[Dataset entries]

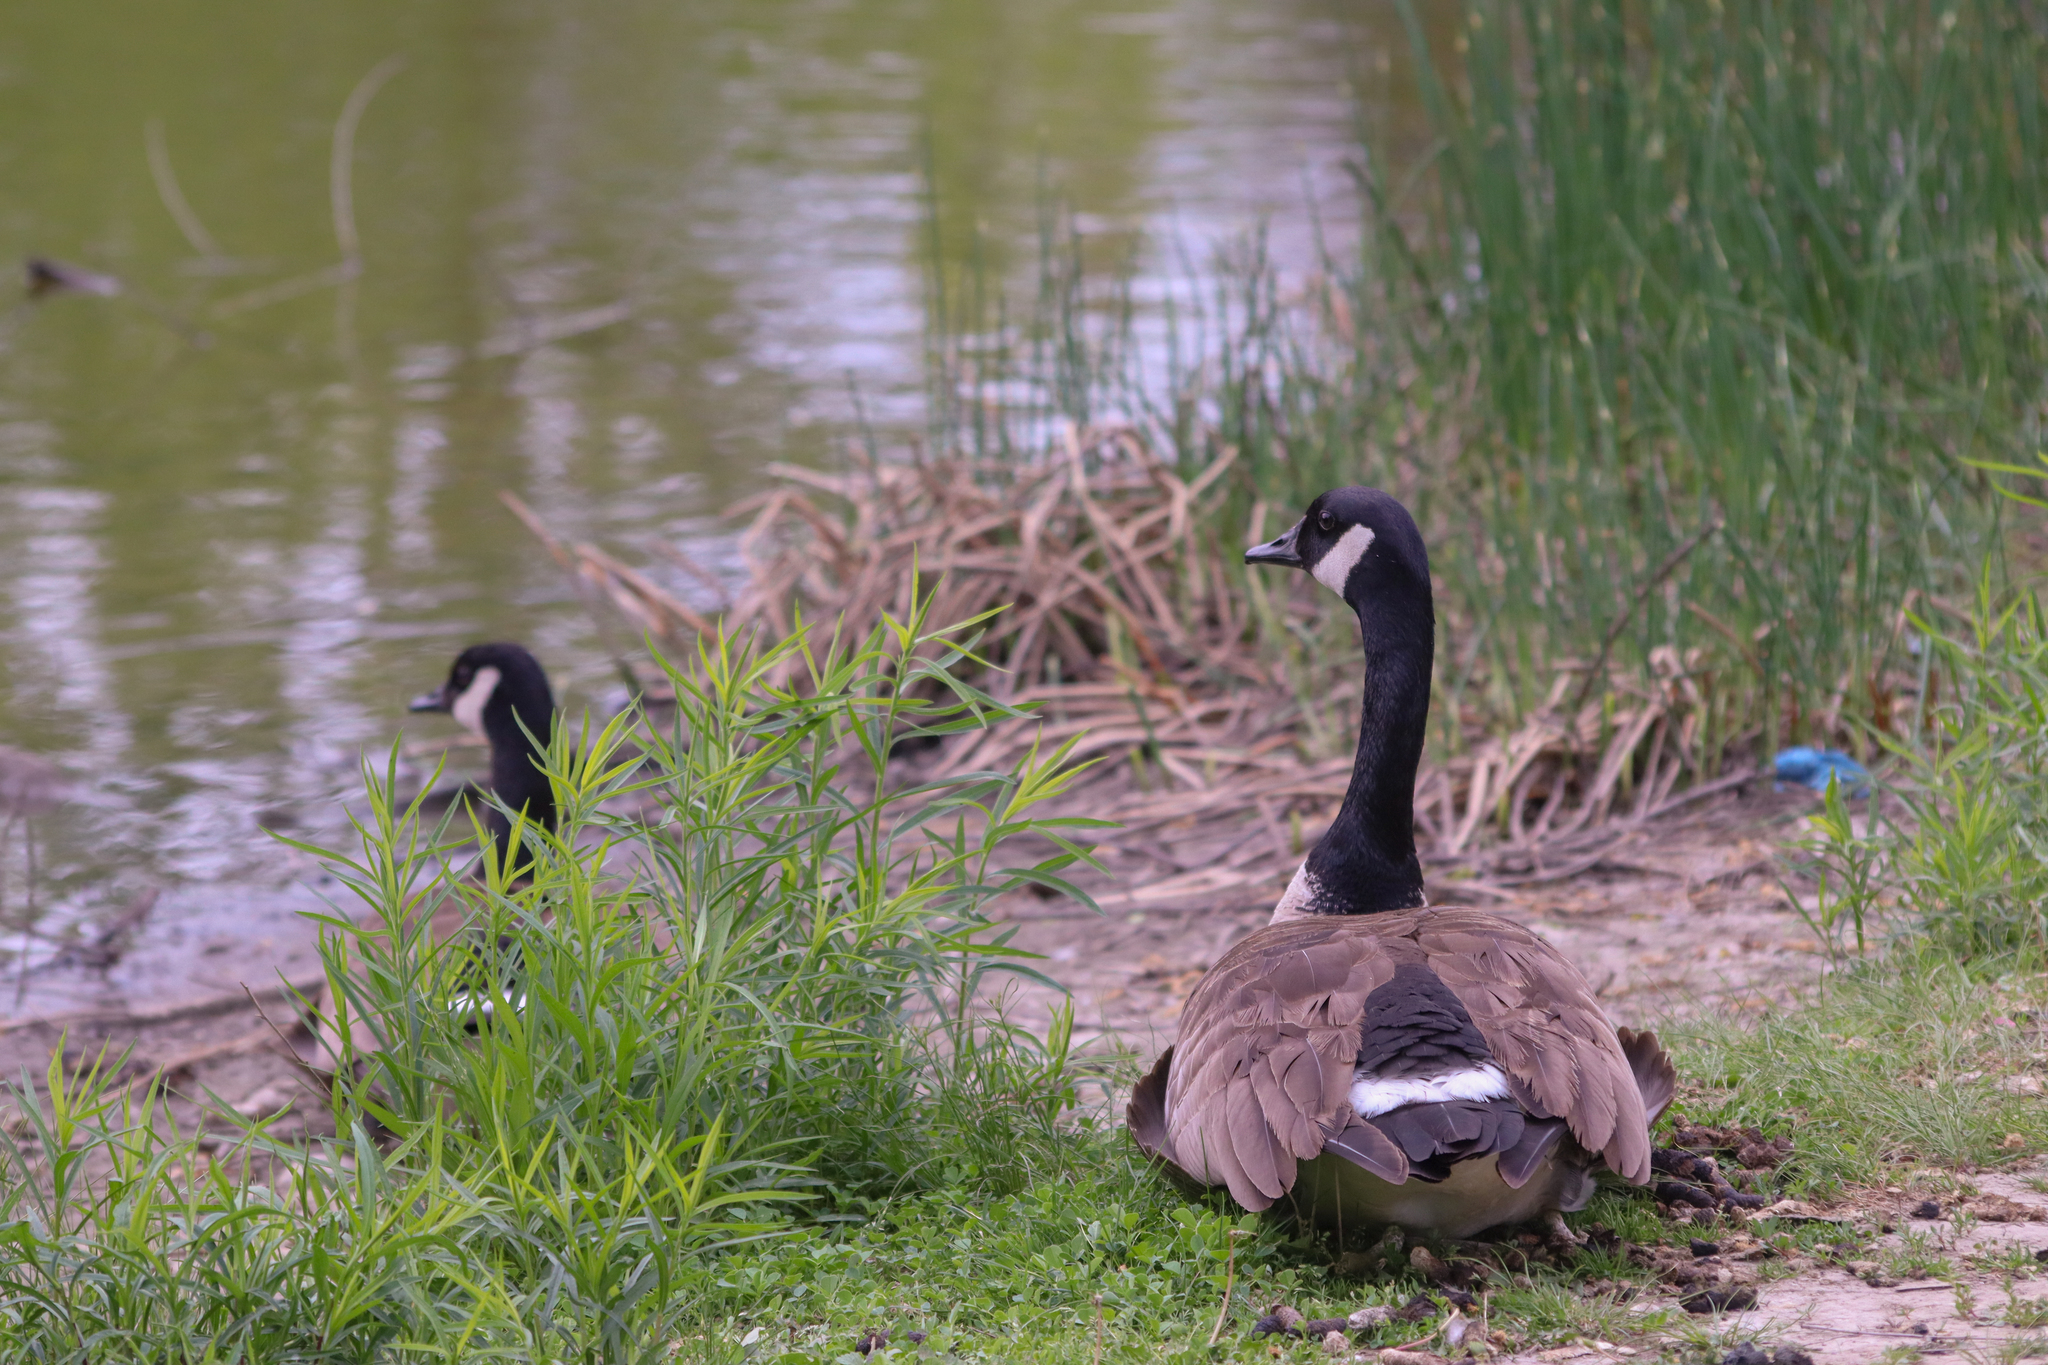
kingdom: Animalia
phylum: Chordata
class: Aves
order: Anseriformes
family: Anatidae
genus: Branta
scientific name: Branta canadensis
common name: Canada goose
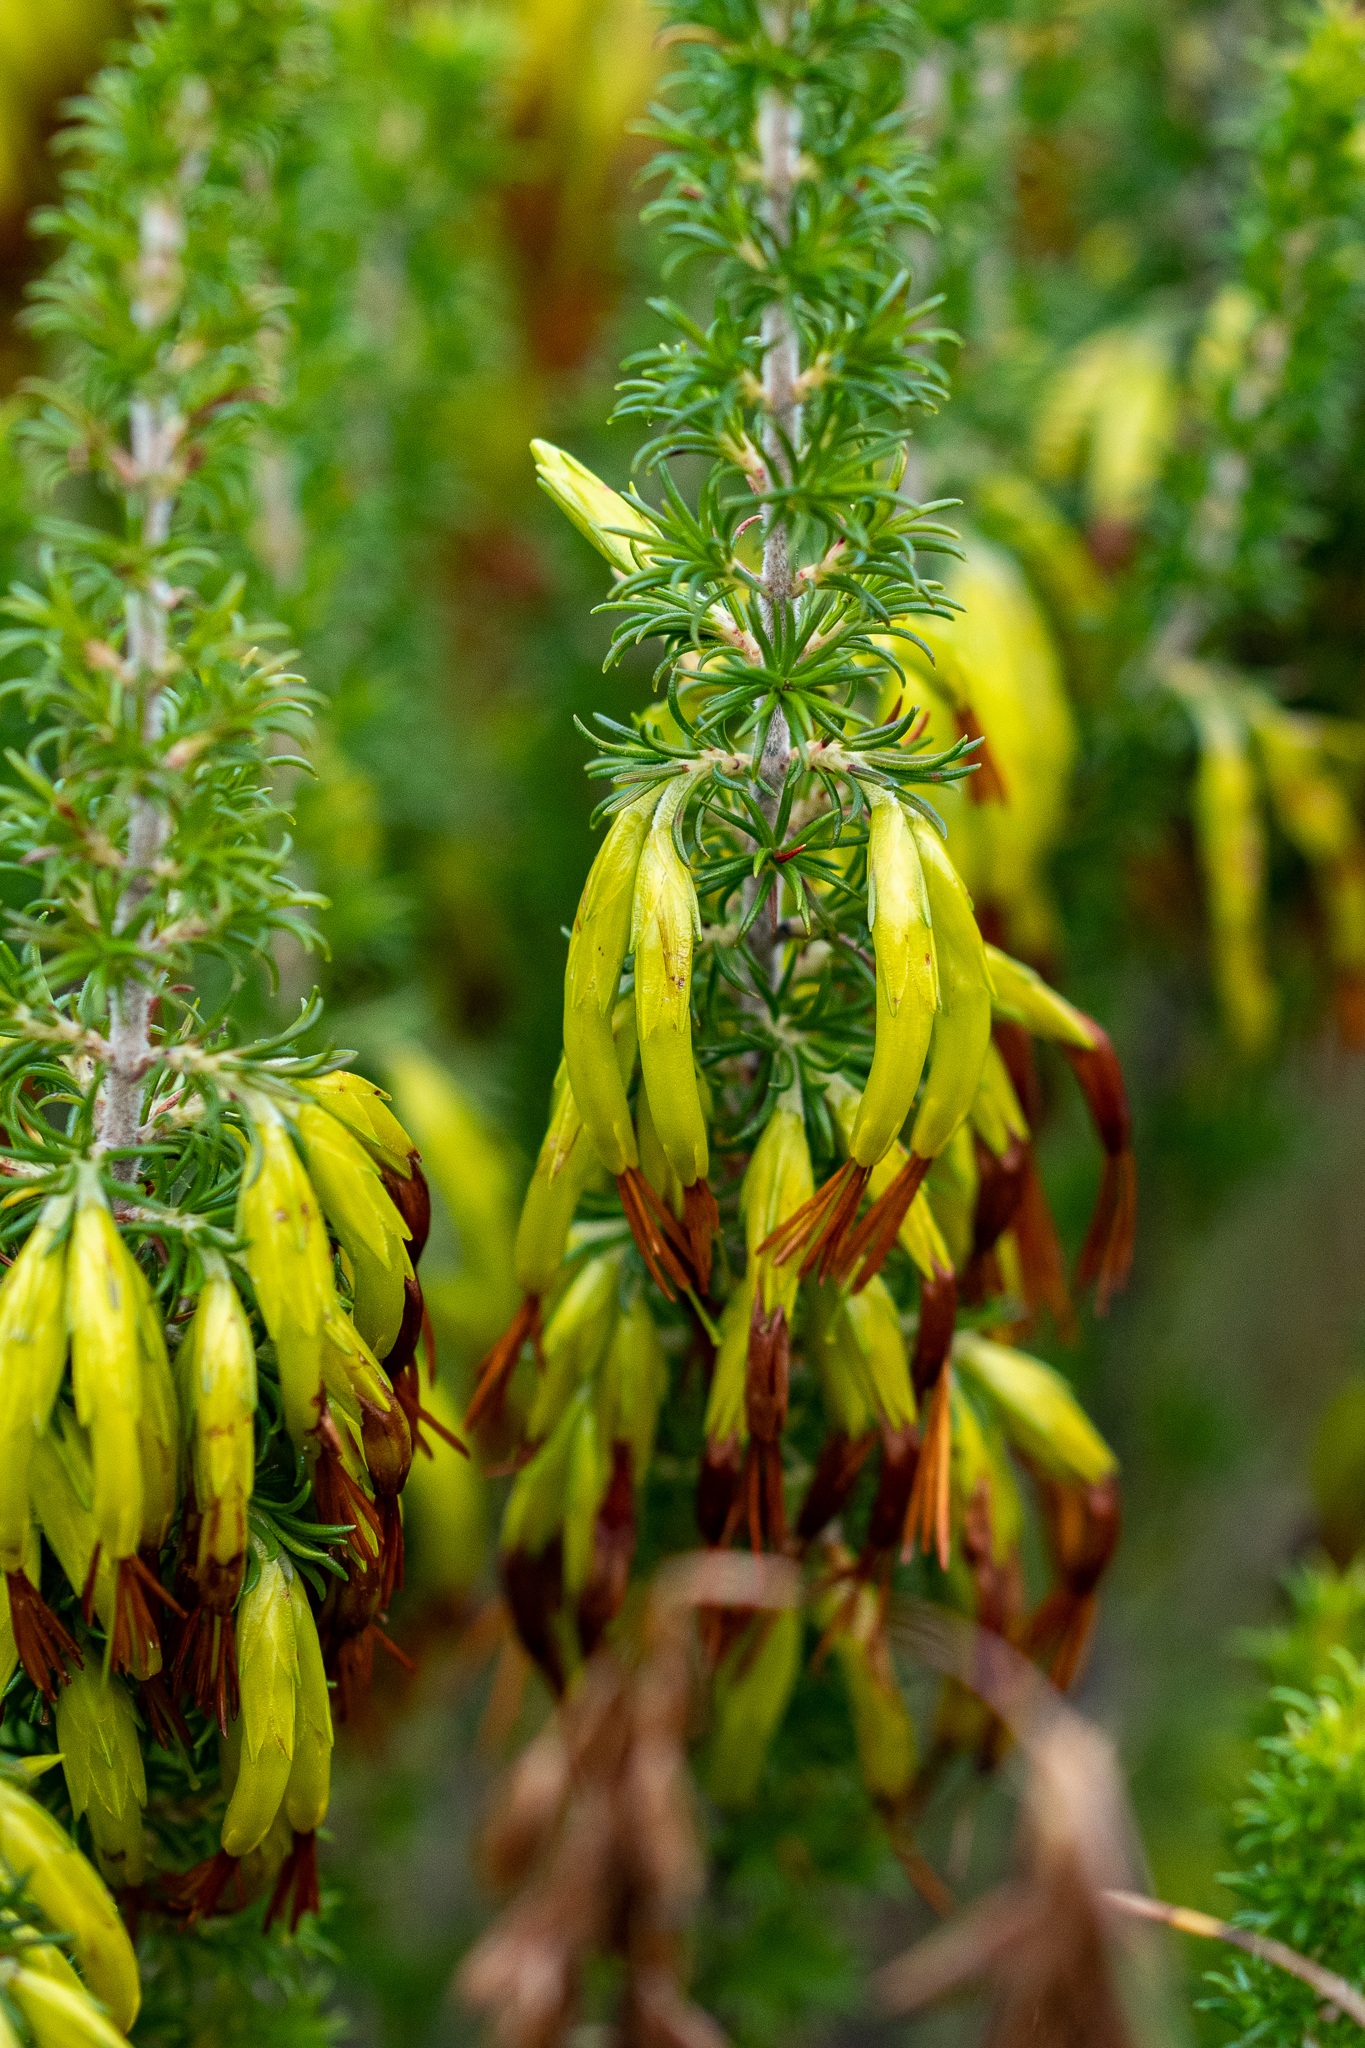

## Work instructions:
Write out the lines of every record above again, putting "vernacular name" in place of "common name" and changing nothing else. Omit the pictures.

## Written solution:
kingdom: Animalia
phylum: Chordata
class: Aves
order: Anseriformes
family: Anatidae
genus: Branta
scientific name: Branta canadensis
vernacular name: Canada goose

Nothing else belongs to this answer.